TEXTO DO DOCUMENTO>
···

Historias curtas de Porto Alegre….

Aconteceu enquanto almoçava solitário em um restaurante de Porto Alegre.

Uma senhora desconhecida se aproxima de mim enquanto eu estava terminando meu almoço. Com olhos arregalados, boca de um vermelho vivo e brincos extravagantes, ela coloca a mão no meu ombro e com olhar severo me diz:

– Você é o João Vicente, não é?

Ainda tenho tempo de terminar minha última garfada e, claramente surpreso, respondo:

– Olha, infelizmente não. Eu me chamo Ricardo.

Ela fica desconcertada e me enche de desculpas. Diz que estava me olhando há alguns minutos mas que tinha “obrigação” de me perguntar quem eu era. Eu, também sem jeito, resolvo ser simpático e lhe digo:

– Não se recrimine. Esse João Vicente deve ser um jovem senhor muito charmoso também. É natural que as pessoas se confundam assim.

A senhora dá uma boa risada e me explica:

– João Vicente é meu sobrinho, filho da minha irmã, e ele é a sua cara. Incrível como são iguais! Na verdade eu estava furiosa porque achei que ele estava esnobando sua velha tia.

Sorri para ela amistosamente e disse que nenhuma pessoa em sã consciência esnobaria uma senhora tão charmosa e chique, muito menos um sobrinho.

Mais uma gargalhada e ela arrematou.

– Muito verdade, Ricardo. Imagina só, mamou nessas tetas e agora me esnoba!!

Bateu forte com a mão espalmada nos seios fartos e saiu caminhando. Eu só olhei para o lado e baixei a cabeça, com esperança que ninguém tenha escutado pela metade nossa breve conversa.

···

MATERIAL LISTADO>
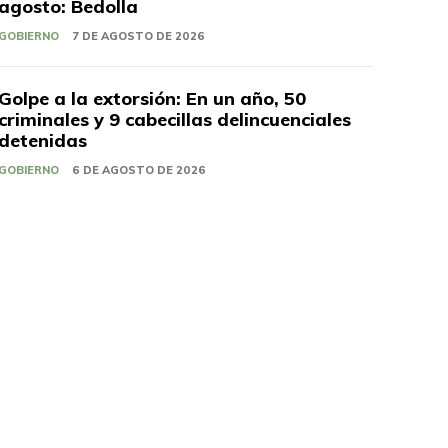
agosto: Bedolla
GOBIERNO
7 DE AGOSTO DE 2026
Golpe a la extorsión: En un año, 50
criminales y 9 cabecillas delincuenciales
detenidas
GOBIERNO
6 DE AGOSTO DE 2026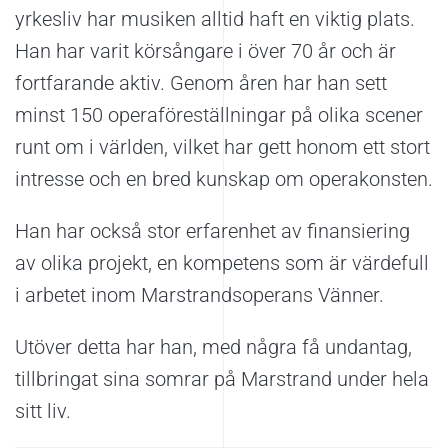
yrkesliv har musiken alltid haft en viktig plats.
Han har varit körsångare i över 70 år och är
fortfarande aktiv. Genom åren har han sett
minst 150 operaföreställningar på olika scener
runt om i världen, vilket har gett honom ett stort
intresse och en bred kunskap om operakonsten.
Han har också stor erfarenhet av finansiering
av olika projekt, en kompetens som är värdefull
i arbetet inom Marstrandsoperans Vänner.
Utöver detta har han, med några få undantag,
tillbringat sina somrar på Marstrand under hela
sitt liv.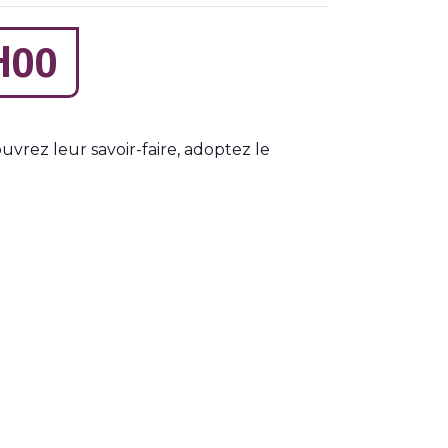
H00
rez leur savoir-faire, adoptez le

···

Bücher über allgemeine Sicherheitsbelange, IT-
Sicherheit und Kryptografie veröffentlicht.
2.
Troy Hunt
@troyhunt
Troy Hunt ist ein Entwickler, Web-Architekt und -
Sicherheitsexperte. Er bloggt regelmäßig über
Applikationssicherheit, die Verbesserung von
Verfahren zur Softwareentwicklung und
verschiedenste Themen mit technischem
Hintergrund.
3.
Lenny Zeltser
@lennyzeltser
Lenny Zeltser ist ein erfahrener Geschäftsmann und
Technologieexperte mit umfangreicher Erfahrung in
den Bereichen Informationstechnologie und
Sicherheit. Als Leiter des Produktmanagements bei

···

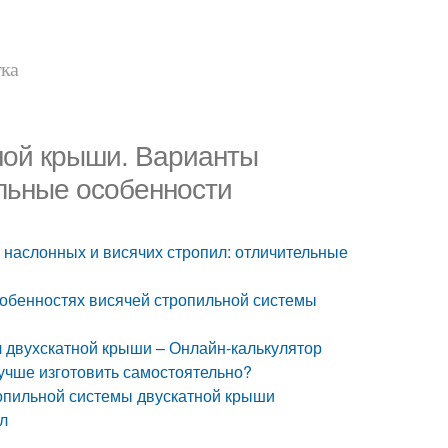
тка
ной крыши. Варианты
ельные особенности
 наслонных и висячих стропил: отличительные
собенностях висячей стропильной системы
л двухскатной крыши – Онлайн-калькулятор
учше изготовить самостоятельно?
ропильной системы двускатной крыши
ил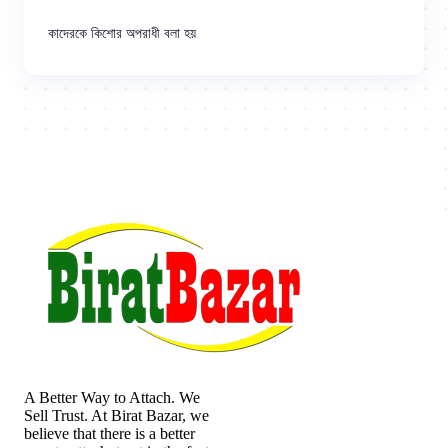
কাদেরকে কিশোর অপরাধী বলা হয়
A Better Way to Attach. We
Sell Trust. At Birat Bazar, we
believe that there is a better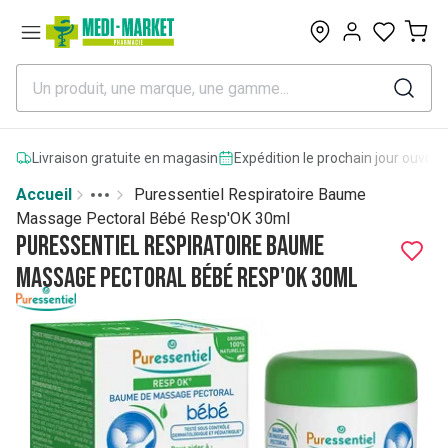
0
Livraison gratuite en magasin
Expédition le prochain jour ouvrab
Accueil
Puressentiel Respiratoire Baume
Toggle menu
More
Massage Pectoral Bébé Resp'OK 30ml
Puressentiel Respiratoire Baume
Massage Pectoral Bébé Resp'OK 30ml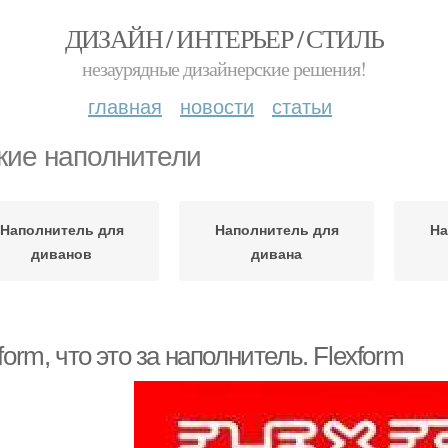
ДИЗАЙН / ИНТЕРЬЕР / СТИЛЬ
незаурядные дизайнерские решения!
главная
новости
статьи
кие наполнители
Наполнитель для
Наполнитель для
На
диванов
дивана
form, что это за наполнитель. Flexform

···

O QUE SE PEDE>
Extraia do texto sobre o almoço em Porto Alegre o trecho que vai de "Ela fica desconcertada" até "sua velha tia.", inclusive, sem alterar nenhuma palavra.

RESULTADO DA TAREFA>
Ela fica desconcertada e me enche de desculpas. Diz que estava me olhando há alguns minutos mas que tinha “obrigação” de me perguntar quem eu era. Eu, também sem jeito, resolvo ser simpático e lhe digo:

– Não se recrimine. Esse João Vicente deve ser um jovem senhor muito charmoso também. É natural que as pessoas se confundam assim.

A senhora dá uma boa risada e me explica:

– João Vicente é meu sobrinho, filho da minha irmã, e ele é a sua cara. Incrível como são iguais! Na verdade eu estava furiosa porque achei que ele estava esnobando sua velha tia.